The responses to World War 1 and the Armenian Genocide set the stage for future humanitarian endeavors. These interwar campaigns focused on the obvious immediate needs to a child. Food, shelter, water, and so on. However, they also largely focused on reuniting parents with their children that were sent away for their safety. With this came a larger issue; the denationalization of children. Children that were sent away during the Armenian Genocide were largely sent to to Turkey and learned Muslim practices. Efforts to reclaim these children and to “renationalize” them were crucial to these international organizations. After World War 1, children were exiled and then reclaimed again for “their own good”. However, “all the improvements in a child’s life may dwindle down to nothing when faced with the fact that it has to leave the family to get to them”. (18) This was the major issue governments were missing.

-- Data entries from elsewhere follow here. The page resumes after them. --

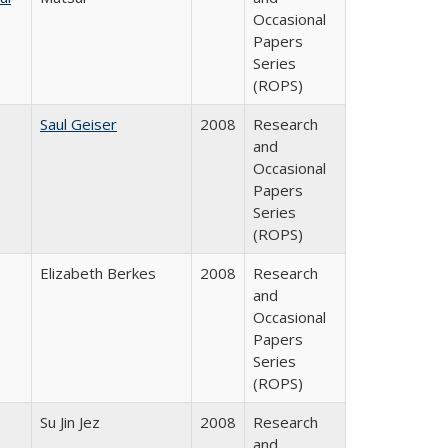
Occasional
Papers
Series
(ROPS)
Saul Geiser
2008
Research
and
Occasional
Papers
Series
(ROPS)
Elizabeth Berkes
2008
Research
and
Occasional
Papers
Series
(ROPS)
Su Jin Jez
2008
Research
and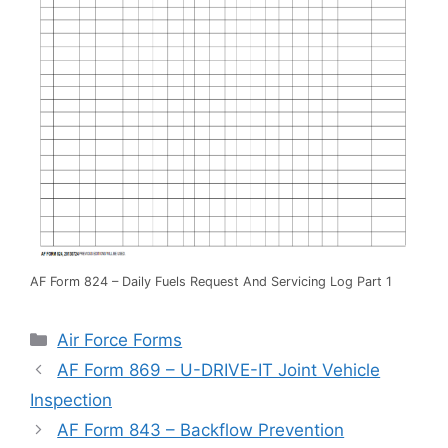
AF Form 824 – Daily Fuels Request And Servicing Log Part 1
Categories
Air Force Forms
AF Form 869 – U-DRIVE-IT Joint Vehicle
Inspection
AF Form 843 – Backflow Prevention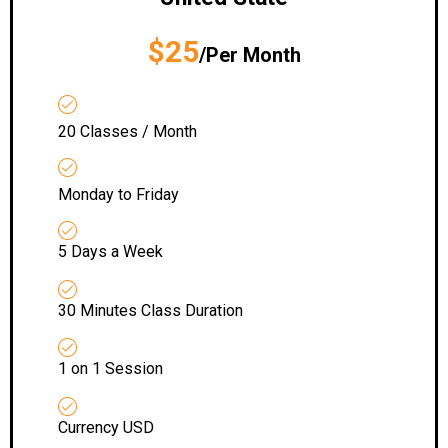
$25
/Per Month
20 Classes / Month
Monday to Friday
5 Days a Week
30 Minutes Class Duration
1 on 1 Session
Currency USD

People believed that the memories and possible psychological traumas would be minimal as long as the were physically safe and healthy, but we know today that that is not true.

This idea changed dramatically after the Spanish Civil War. While the aftermath left the Spaniards wanting their children back from exile in France to be reassimilated back into Spanish culture, the individual’s psyche was beginning to be taken into account. These loyalist approaches to repatriation wouldn’t go away until well after World War 2 when identities were no longer defined by where they came from, but rather where they called home. Still, strides were being made to get these “lost” children psychological help along with their material needs. Light was now shedding on the moral and social risks of a divided family and after World War II, in an effort to move forward from the depths of depravity found in the Nazi Regime, and to reclaim democracy, the child’s individual welfare was now being focused on far more than the countries desire for a unified nation. Each war and genocide set the the foundation for new improvements in humanitarian efforts.

Much of this content relates to Hoffman’s ideas on social welfare and the modern state. Children were the objects of popular politics all throughout the first half of the 20th century. After they were exiled for their safety, the children were sought after to become assimilated members of a homogenous society. Hoffman’s main idea is that social welfare is for the good of country far more than for the good of individual. The countries wanted a healthy person to increase economic output in an industrial society. Industrial society was the modern state. In the book the reader learns that the countries sent away their children and then brought them back for family stability which was a core value of Europe at this time. Leaders believed that children wouldn’t grow up to be functioning members of society if they don’t have a normal family upbringing. Eventually, they moved to a practice in which these agencies and governments did what was psychologically best for the child. This reconstruction of childhoods mimicked the reconstruction of Europe itself.